我知道,你是古凡吗,天地间很少有事能瞒住我,怎么样是不是很疑惑!”荒递给古凡一壶清酒:“来,尝尝,这可是我自己酿造的,一般的帝境都没有资格品尝!”荒很霸气的说道。
“帝……帝境没资格!”古凡差点没有被自己的口水噎到,吃惊的望着荒
“是啊,就算你父亲我要是不高兴,都没有他的份!”荒继续打击古凡的底线。
“我……我父亲,你认识我父亲!”古凡确实被打击了,荒随意的开口,都让他惊骇万分。
“什么叫我认识你父亲,应该说你父亲认识我!”荒的眼睛很清澈,望着古凡,好像一眼就能看穿所有:“不错,肉身还行,命魂看得过去,至于命宫也就马马虎虎了!”
“你究竟是什么人!”古凡第一次感到惊慌,那是对未知的恐惧,他不知道荒是何人,不过现在他肯定,绝对是一个恐怖之人。

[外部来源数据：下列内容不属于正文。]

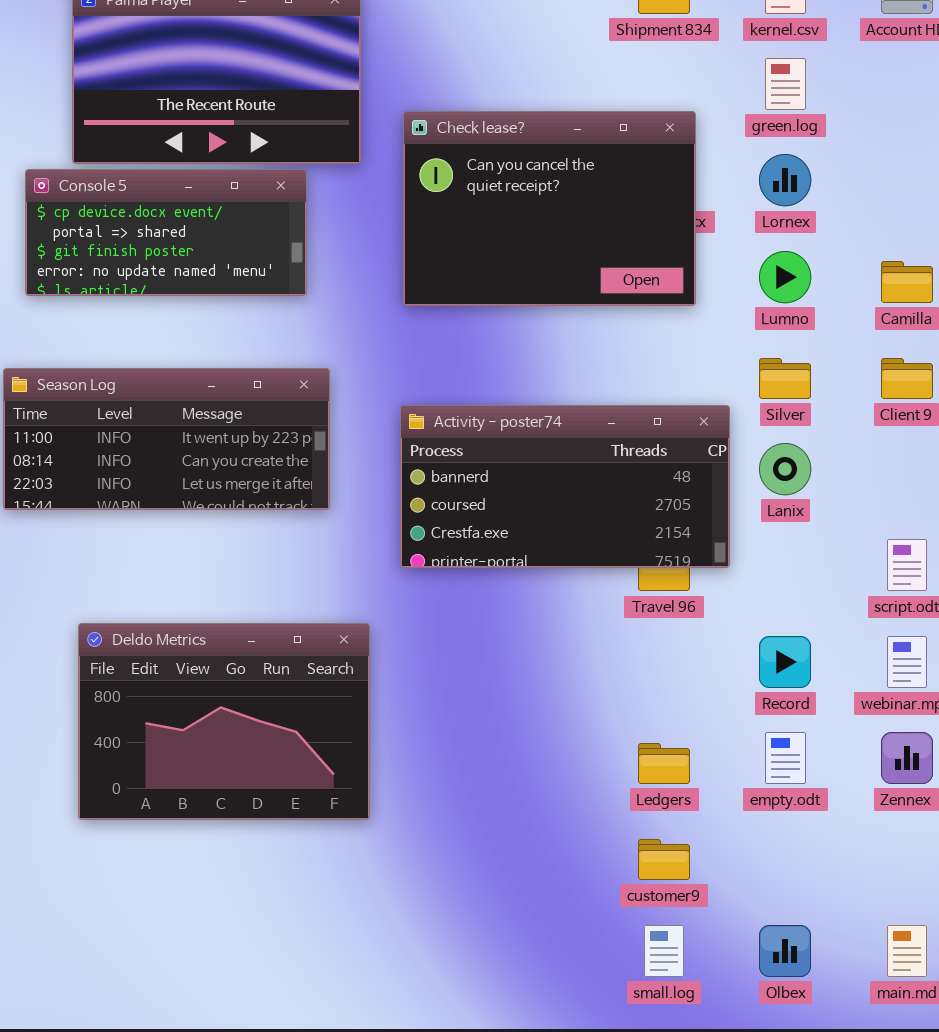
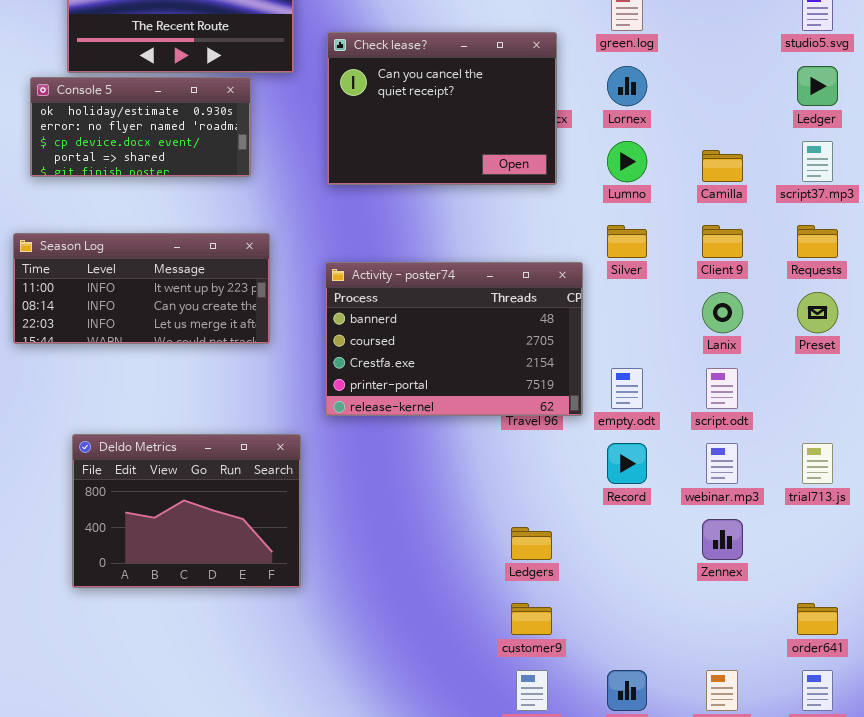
Console 5: [25,169,307,296] -> [30,77,251,177], scrolled up 2 rows
Activity - poster74: [400,405,730,568] -> [325,262,583,416], resized
Lanix: [759,443,811,495] -> [702,292,743,333], moved
empty.odt: [765,732,806,784] -> [611,368,643,409], moved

“呃……看你那点承受能力,好了,不逗你了,你不是要突破命宫极限吗,而我就是你的极限,只有胜了我,你才有希望!”荒喝着手中的酒,无聊说道:“这是被天地拓印的一段记忆,刚刚被你激活,就被我的本体感知到,于是我就过来看看,究竟是谁能惊动我的印记。”
“那……”古凡看着荒,在理解他刚才的话,很快,古凡就明白,荒的意思是,他的本体感应到天地拓印他的印记,已所以才以本体意念出现在这身体里。
“怎么了,是不是很震惊,哈哈……”看到古凡吃惊的神色,荒开怀的大笑。
“为什么……”古凡开口问道,他自己不过是一个小小的命宫境,就算突破极限好不好,实力在荒面前也不过是个蝼蚁,古凡甚至以为就算外面大战的圣者们,在荒面前也不过是蝼蚁,这样的想法,让古凡差一点神魂蹦析。
“那有为什么,高处站的久了,很寂寞的,好不容意有一个潜力不错的人,或许能达到我的高度,当然要过来看看,符不符合胃口!”本体穿越时空、空间,再回到自己以前的印记中,这是多么强大的能力,古凡不敢想象,只不过此时在荒的话中,就像儿戏一样,轻松惬意。
“看来你对自己此时的定位还不明确,也是神魂被束缚的太久了,很多重要的东西应该被封印了,不过也快了,等你突破洞天境时候到时候你就会知道很多,很期待你那时候的表现!”荒朝着古凡眨眨眼:“走吧,带你去你想去的地方!”
身影一闪,周围的空间依然转换,再次落地的时候,潺潺的水声让古凡一下子清醒过来,虚空中,那巨大的眼睛也缓缓睁开,望着古凡,充满慈祥。
“父亲……”古凡脱口而出,这里是他每次突破极限时候,才能进来的地方,其中巨眼上他父亲的气息是那么熟悉。
“凡儿……你长大了!”出乎预料,巨眼竟然传出声音,这一下让古凡下意识的捂住嘴,不敢相信自己的耳朵。
“父亲,真的……真的是您吗!”有些期盼,有些不敢相信,眼泪在此刻像决堤一样,哗啦哗啦的掉进脚下的河流中。